(STORED DATA)

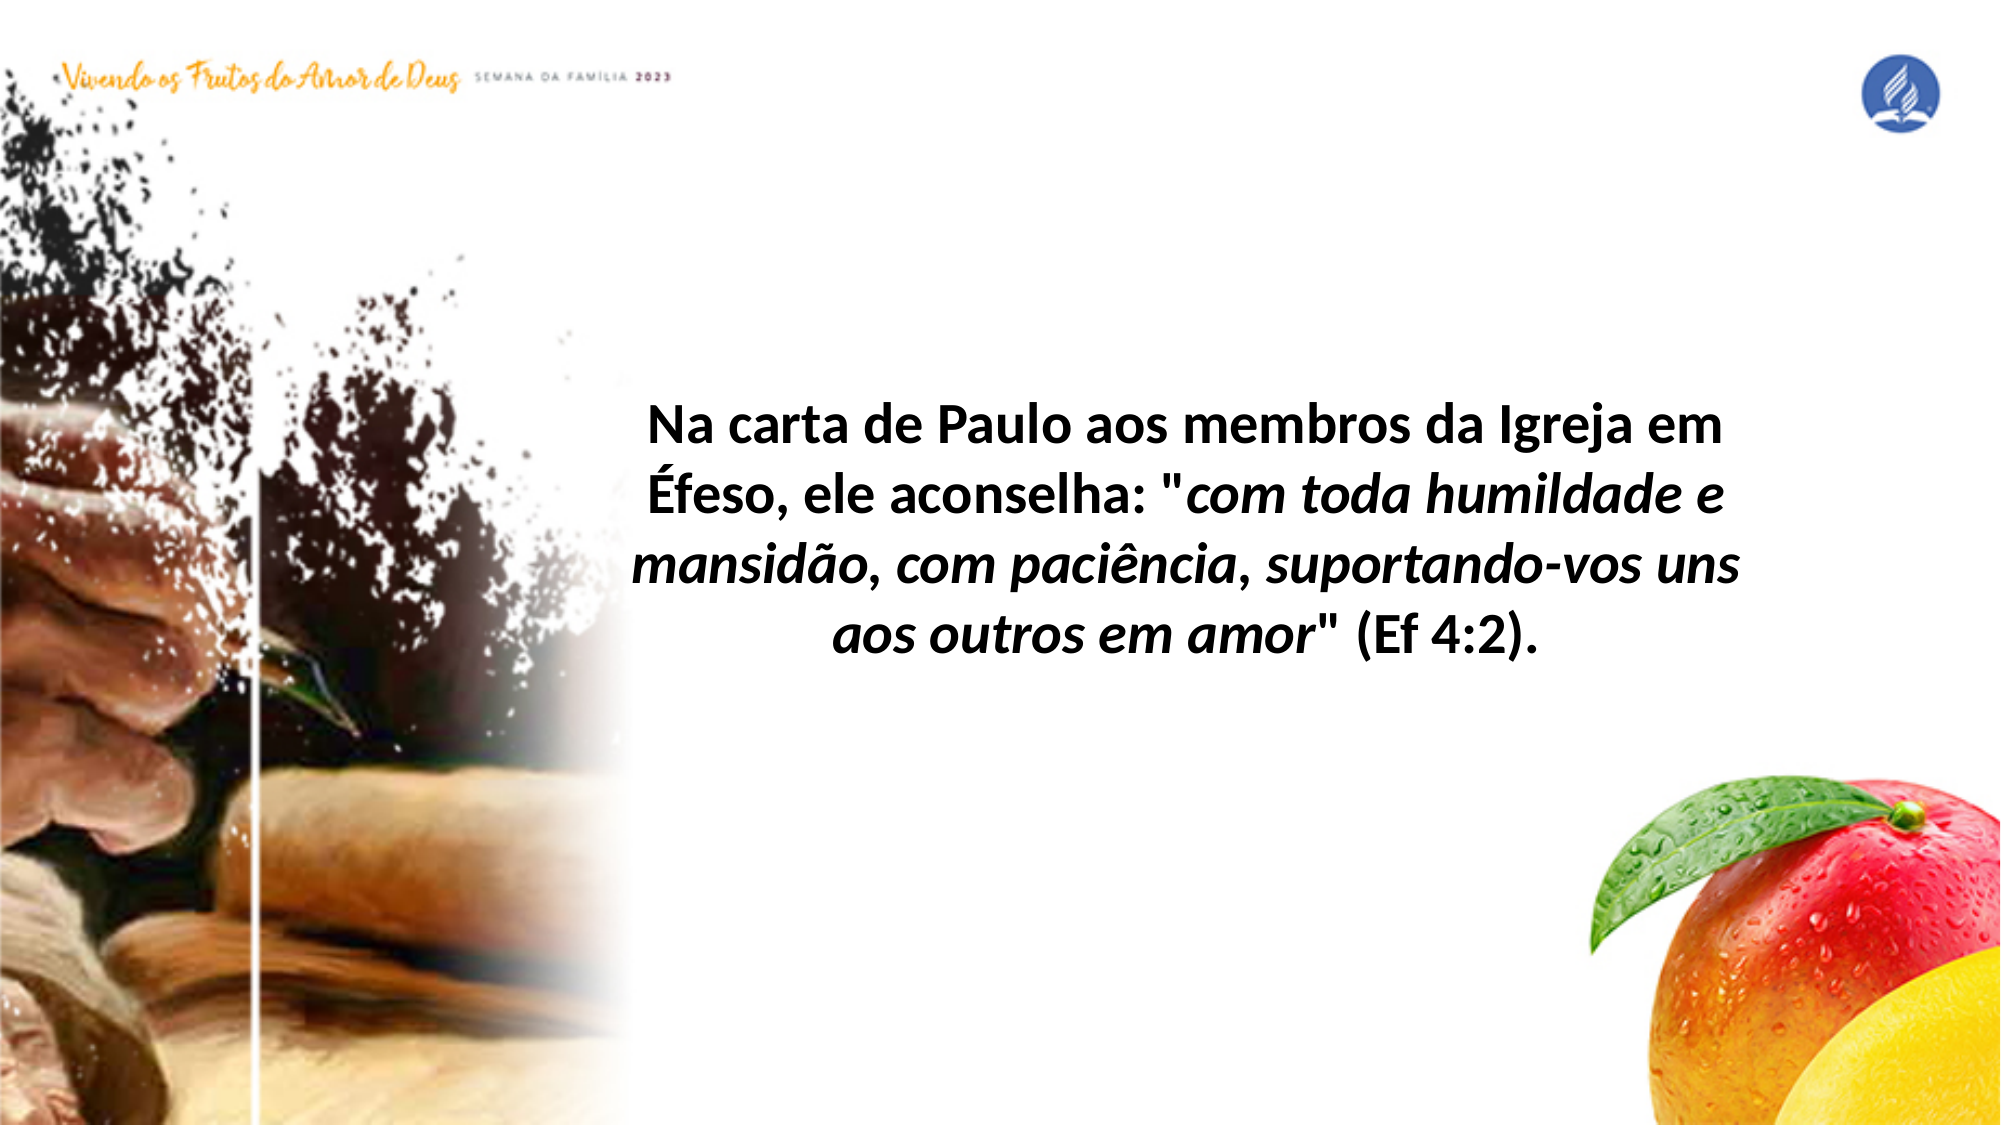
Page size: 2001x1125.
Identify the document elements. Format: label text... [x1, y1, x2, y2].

picture [0, 0, 2001, 1125]
text_box Na carta de Paulo aos membros da Igreja em Éfeso, ele aconselha: "com toda humildade e mansidão, com paciência, suportando-vos uns aos outros em amor" (Ef 4:2). [557, 377, 1822, 673]
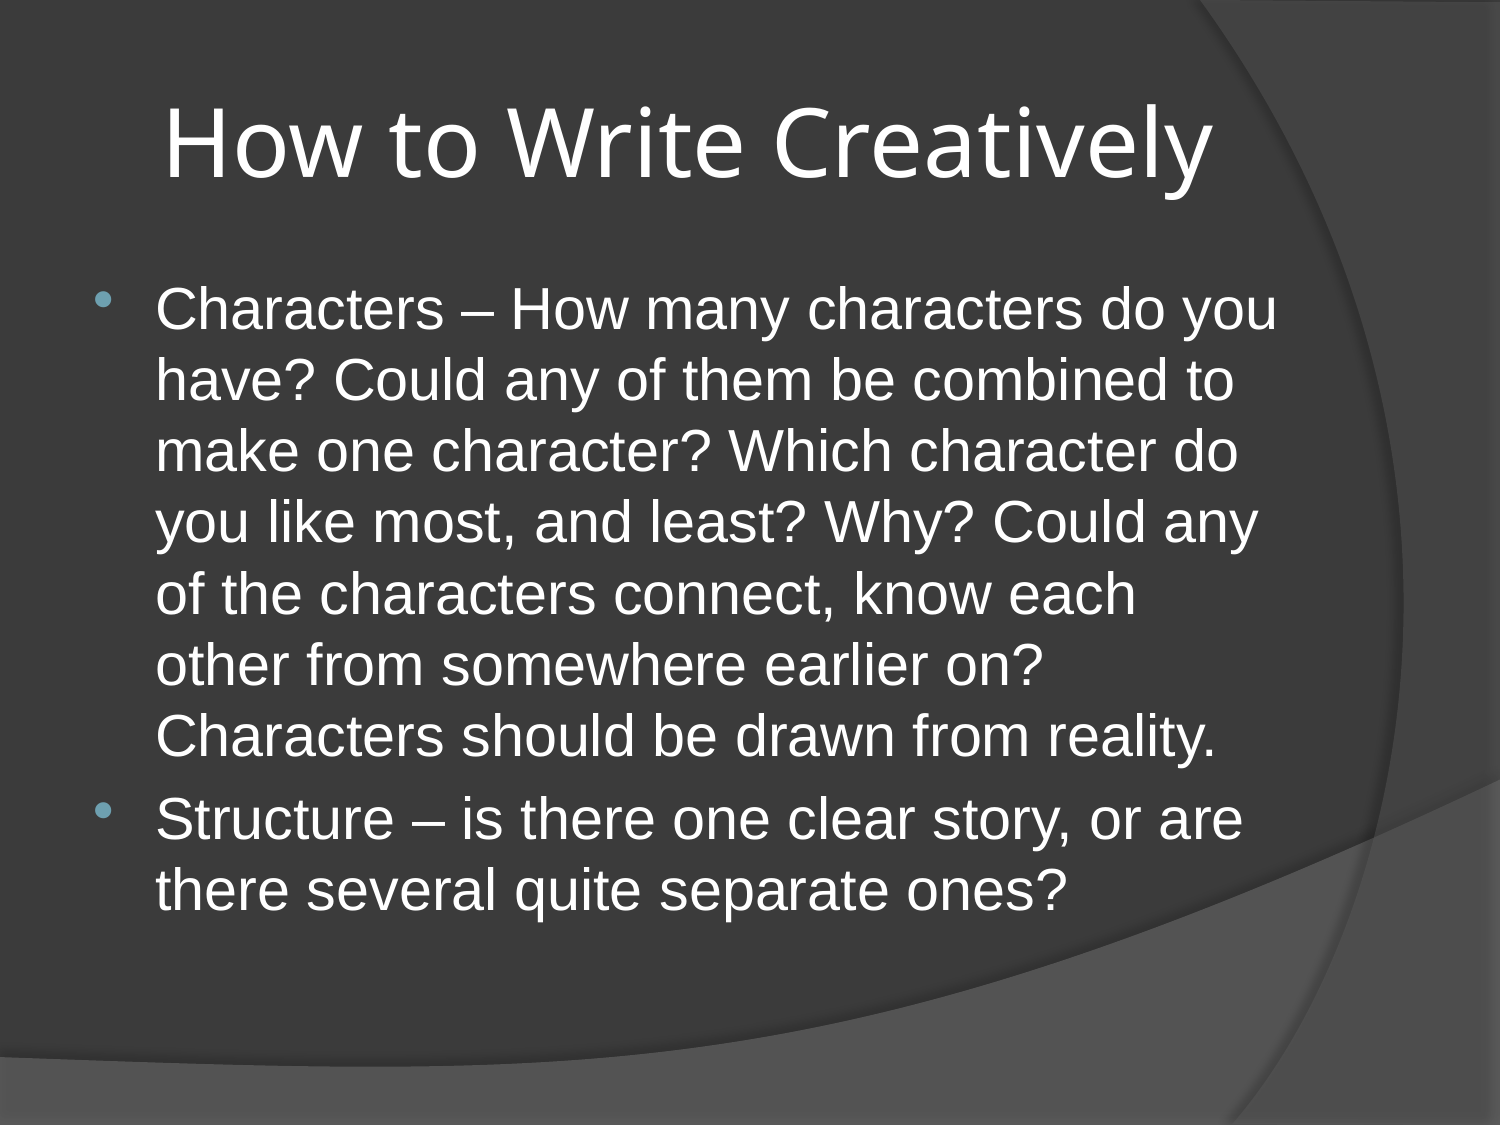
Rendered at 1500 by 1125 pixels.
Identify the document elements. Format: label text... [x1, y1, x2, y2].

list Characters – How many characters do you have? Could any of them be combined to make one character? Which character do you like most, and least? Why? Could any of the characters connect, know each other from somewhere earlier on? Characters should be drawn from reality. Structure – is there one clear story, or are there several quite separate ones? [75, 262, 1300, 1005]
title How to Write Creatively [75, 45, 1300, 233]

(End STORED DATA)

What is needed here is an exact repetition of the listing above, pictures excluded.

§ REPLY TO THE EXERCISE:
Page size: 2001x1125.
Identify the document elements. Format: label text... [x1, y1, x2, y2].

picture [0, 0, 2001, 1125]
text_box Na carta de Paulo aos membros da Igreja em Éfeso, ele aconselha: "com toda humildade e mansidão, com paciência, suportando-vos uns aos outros em amor" (Ef 4:2). [557, 377, 1822, 673]
Rendered at 1500 by 1125 pixels.
Identify the document elements. Format: label text... [x1, y1, x2, y2].

list Characters – How many characters do you have? Could any of them be combined to make one character? Which character do you like most, and least? Why? Could any of the characters connect, know each other from somewhere earlier on? Characters should be drawn from reality. Structure – is there one clear story, or are there several quite separate ones? [75, 262, 1300, 1005]
title How to Write Creatively [75, 45, 1300, 233]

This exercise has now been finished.